### EXERCISE REQUIREMENTS:
Please print all the lines below exactly as they are written.

### TASK DATA:
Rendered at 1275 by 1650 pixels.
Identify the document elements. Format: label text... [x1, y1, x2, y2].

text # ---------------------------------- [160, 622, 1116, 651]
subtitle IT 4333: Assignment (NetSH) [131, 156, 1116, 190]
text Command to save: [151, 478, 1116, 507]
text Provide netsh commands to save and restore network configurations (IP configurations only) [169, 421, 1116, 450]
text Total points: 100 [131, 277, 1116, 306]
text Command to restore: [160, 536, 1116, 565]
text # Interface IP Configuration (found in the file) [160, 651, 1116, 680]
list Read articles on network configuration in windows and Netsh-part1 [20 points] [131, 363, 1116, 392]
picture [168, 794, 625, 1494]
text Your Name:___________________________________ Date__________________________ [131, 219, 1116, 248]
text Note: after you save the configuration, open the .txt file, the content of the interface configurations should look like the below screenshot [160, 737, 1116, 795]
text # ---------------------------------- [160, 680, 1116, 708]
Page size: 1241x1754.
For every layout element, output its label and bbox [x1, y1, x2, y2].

### TASK SOLUTION:
Rendered at 1275 by 1650 pixels.
Identify the document elements. Format: label text... [x1, y1, x2, y2].

text # ---------------------------------- [160, 622, 1116, 651]
subtitle IT 4333: Assignment (NetSH) [131, 156, 1116, 190]
text Command to save: [151, 478, 1116, 507]
text Provide netsh commands to save and restore network configurations (IP configurations only) [169, 421, 1116, 450]
text Total points: 100 [131, 277, 1116, 306]
text Command to restore: [160, 536, 1116, 565]
text # Interface IP Configuration (found in the file) [160, 651, 1116, 680]
list Read articles on network configuration in windows and Netsh-part1 [20 points] [131, 363, 1116, 392]
picture [168, 794, 625, 1494]
text Your Name:___________________________________ Date__________________________ [131, 219, 1116, 248]
text Note: after you save the configuration, open the .txt file, the content of the interface configurations should look like the below screenshot [160, 737, 1116, 795]
text # ---------------------------------- [160, 680, 1116, 708]
Page size: 1241x1754.
For every layout element, output its label and bbox [x1, y1, x2, y2].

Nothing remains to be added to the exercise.